Quote the lines below word for word, from the line that contains "name author: (J. Koenig) S.R. Dutta" through the line that contains "country: Jamaica", including both of those lines.
--- Dataset extract ---
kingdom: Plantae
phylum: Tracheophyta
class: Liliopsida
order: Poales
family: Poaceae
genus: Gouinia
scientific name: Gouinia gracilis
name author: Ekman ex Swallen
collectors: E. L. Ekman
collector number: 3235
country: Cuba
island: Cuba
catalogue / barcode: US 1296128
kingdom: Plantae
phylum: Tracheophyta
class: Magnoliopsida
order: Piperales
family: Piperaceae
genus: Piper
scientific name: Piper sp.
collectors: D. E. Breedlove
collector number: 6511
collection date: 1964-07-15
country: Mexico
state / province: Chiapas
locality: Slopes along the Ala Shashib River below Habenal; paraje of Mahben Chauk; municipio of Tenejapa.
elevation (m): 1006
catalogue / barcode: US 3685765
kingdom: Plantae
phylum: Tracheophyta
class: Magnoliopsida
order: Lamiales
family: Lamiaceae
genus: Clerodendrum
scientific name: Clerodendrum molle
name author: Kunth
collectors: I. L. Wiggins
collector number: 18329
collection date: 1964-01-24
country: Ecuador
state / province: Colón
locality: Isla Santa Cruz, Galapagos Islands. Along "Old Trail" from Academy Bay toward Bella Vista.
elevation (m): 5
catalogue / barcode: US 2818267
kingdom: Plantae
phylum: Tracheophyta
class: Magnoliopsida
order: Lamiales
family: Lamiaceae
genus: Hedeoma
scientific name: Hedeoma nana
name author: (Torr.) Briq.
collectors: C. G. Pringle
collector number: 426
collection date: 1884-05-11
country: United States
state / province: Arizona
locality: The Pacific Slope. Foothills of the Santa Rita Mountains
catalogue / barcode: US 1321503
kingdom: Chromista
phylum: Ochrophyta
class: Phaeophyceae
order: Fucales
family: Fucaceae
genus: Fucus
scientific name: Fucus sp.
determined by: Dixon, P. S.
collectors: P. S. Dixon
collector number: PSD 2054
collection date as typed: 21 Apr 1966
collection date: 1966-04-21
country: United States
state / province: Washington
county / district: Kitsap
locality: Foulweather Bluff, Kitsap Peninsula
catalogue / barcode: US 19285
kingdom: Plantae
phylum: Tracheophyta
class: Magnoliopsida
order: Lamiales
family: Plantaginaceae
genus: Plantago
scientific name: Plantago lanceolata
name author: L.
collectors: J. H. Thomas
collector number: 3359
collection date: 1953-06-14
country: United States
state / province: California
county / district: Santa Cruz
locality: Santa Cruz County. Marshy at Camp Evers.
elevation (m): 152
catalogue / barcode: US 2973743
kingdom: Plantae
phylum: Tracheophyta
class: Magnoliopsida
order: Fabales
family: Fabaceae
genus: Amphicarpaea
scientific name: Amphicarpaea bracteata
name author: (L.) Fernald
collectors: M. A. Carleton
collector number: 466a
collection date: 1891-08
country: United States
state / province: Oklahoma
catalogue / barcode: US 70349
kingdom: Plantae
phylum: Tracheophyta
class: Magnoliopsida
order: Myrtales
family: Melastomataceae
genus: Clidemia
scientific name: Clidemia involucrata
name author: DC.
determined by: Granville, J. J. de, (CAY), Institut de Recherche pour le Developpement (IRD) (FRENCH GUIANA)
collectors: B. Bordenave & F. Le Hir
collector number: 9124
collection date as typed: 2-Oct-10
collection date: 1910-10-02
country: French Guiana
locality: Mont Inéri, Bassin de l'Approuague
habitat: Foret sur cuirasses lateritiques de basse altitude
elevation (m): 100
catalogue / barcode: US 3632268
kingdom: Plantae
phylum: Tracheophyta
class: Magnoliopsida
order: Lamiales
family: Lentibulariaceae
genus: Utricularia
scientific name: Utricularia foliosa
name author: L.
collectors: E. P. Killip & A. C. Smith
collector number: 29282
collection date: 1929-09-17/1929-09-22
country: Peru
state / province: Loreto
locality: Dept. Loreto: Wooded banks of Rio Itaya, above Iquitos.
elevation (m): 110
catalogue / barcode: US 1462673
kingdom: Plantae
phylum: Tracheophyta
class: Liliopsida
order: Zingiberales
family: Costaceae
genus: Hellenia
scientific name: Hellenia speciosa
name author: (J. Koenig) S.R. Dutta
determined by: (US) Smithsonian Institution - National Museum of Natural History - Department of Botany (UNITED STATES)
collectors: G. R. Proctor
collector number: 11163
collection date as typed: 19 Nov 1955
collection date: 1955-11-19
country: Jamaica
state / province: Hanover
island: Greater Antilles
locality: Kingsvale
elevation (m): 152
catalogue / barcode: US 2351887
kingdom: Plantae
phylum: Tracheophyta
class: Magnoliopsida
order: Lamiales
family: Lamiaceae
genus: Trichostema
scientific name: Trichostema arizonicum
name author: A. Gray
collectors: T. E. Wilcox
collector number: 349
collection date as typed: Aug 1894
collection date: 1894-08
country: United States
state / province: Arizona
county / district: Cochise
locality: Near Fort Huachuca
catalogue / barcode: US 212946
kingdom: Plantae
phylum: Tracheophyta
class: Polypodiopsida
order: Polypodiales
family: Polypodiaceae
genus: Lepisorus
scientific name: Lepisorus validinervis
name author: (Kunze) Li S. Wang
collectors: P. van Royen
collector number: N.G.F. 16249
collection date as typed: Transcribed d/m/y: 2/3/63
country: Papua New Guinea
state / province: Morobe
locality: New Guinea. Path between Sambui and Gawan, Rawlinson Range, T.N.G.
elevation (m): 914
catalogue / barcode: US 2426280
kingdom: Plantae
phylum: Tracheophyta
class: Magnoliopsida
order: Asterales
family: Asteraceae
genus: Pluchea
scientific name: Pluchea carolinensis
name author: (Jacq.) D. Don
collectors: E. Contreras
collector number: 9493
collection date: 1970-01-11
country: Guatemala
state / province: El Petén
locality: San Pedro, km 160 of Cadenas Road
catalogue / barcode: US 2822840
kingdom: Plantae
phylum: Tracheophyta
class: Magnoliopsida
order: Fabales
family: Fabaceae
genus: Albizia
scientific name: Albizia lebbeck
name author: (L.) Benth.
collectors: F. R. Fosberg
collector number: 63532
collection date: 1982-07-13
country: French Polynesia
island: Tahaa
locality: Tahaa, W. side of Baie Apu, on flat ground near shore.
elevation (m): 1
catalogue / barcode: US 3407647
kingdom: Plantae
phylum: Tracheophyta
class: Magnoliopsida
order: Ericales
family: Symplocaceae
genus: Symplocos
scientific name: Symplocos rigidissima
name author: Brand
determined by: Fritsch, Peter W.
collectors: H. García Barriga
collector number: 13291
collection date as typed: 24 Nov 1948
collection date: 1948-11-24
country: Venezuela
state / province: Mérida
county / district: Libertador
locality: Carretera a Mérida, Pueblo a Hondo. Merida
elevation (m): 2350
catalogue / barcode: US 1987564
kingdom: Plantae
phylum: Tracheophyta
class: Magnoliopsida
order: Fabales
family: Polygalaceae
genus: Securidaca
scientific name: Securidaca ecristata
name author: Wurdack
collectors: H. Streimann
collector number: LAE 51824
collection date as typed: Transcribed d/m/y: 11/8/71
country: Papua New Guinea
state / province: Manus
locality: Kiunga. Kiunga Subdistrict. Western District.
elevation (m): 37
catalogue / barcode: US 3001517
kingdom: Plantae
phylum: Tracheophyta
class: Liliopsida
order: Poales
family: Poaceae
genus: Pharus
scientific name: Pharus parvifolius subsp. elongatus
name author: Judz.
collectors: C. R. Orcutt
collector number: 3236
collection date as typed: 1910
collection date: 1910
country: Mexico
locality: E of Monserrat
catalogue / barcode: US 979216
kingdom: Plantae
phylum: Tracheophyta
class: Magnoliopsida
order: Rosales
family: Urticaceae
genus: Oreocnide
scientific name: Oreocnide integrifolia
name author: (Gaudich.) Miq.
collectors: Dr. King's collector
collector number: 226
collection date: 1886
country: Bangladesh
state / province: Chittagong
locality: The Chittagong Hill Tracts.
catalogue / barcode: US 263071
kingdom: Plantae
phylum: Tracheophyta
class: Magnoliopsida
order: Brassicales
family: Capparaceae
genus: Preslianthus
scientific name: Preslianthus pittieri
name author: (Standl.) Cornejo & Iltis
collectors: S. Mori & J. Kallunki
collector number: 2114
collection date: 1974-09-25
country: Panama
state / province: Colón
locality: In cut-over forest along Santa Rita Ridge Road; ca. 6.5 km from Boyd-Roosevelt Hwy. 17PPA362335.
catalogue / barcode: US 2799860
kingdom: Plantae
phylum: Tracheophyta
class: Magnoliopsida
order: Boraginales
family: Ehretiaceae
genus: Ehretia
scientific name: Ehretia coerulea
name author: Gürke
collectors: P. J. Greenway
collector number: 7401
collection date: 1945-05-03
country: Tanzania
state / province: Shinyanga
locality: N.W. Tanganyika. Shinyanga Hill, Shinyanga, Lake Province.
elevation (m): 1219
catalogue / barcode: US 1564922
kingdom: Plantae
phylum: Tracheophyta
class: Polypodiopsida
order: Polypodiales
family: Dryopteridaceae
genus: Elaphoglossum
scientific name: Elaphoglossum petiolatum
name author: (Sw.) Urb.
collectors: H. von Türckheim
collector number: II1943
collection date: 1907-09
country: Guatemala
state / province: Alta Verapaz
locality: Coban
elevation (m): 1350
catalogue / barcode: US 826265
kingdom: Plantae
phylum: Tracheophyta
---
## Result of this task
name author: (J. Koenig) S.R. Dutta
determined by: (US) Smithsonian Institution - National Museum of Natural History - Department of Botany (UNITED STATES)
collectors: G. R. Proctor
collector number: 11163
collection date as typed: 19 Nov 1955
collection date: 1955-11-19
country: Jamaica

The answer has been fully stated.